Problem Number Two: One of the really neat things about biomedical research is how much we don’t know. There are huge, important things going on in cells right now that we really have no idea about, and we’ve seen this proven many times over the years (the various small RNA interference mechanisms are one example). So any attempt to get any kind of full picture of what’s going on, should, with an honest and useful readout, come back as “Insufficient Data For Meaningful Answer”.
That doesn’t mean that you can’t find new things by this literature-collating approach. Inside limited fields, there should be sufficient data, for one thing, and if Watson is really good, it might be able to discern that certain mechanisms have to exist that haven’t been discovered yet. That sort of result would impress me greatly, and it’s definitely not impossible for it to be realized. Just really hard. But it’s going to also be very hard to know when you’re working on a question that has enough data and when you’re spinning your wheels, sort of like it can be hard to know if you’re in a local minimum or a global one.
Problem Number Three: This might be a big one. From what I understand, a key feature to any machine-learning approach is having negative data for it to work with as well as positive (which makes sense). The problem is, the literature is extremely sparse on negative results. There are so many things that have been done that have not worked, and we’re just sort of taking that information and tossing it aside. Now, it’s not so straightforward to use it, either, because there are an infinite number of reasons that an experiment can give you negative results, starting with “something screwed up”, and it’s notoriously hard to tell what happened. But there are indeed solid negative results out there, real hypothesis-wreckers, that never get reported because there are fewer places to report them.

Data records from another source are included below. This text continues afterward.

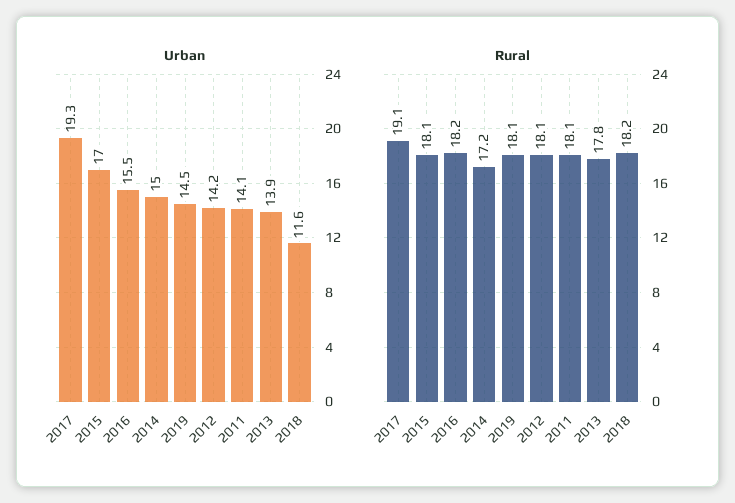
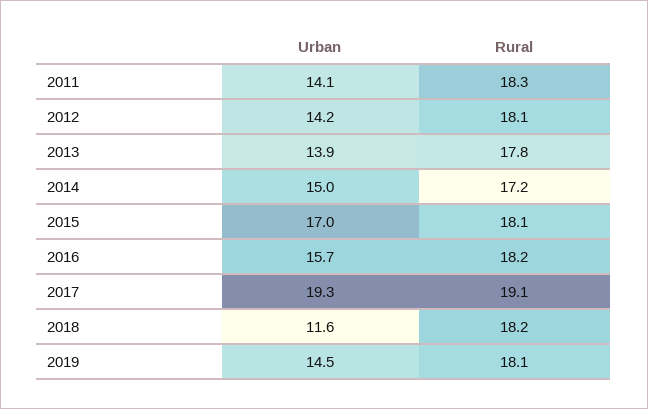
  {
    "Urban": {
      "2017": 19.3,
      "2015": 17,
-     "2016": 15.5,
+     "2016": 15.7,
      "2014": 15,
      "2019": 14.5,
      "2012": 14.2,
      "2011": 14.1,
      "2013": 13.9,
      "2018": 11.6
    },
    "Rural": {
      "2017": 19.1,
      "2015": 18.1,
      "2016": 18.2,
      "2014": 17.2,
      "2019": 18.1,
      "2012": 18.1,
-     "2011": 18.1,
+     "2011": 18.3,
      "2013": 17.8,
      "2018": 18.2
    }
  }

Problem Number Four: Taken together, these difficulties will place some tricky bounds on the answers that a machine learning system can give you by rooting through the biomedical literature. Depending on how the software is tuned up, I can imagine that you could easily end up underinterpreting or overinterpreting (just as in the statistical problem of fitting a model to a set of data). The first case will give you that “insufficient information” answer to every single interesting question you ask, and will only tell you things that you already know (or should have known, anyway). The second case will give you spurious correlations that you have no good way of knowing are spurious. Ideally, these would come out ranked by confidence – I would also be very impressed if such software were to rank them by testability as well, but I think for now that’s going to be a job for us humans.

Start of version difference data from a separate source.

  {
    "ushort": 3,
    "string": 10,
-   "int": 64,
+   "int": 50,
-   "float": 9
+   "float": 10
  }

What I don’t know is what the gap is between these two extremes. It might be pretty narrow, with Watson giving you either way too little to work with or way too much. The latter situation, a big ol’ steaming heap of false positives, is arguably the worse of the two. I hope that we’ll eventually hear something (well, other than happy-talk) about how this has worked out for Pfizer, but if we hear nothing at all, that’s hearing something too, isn’t it?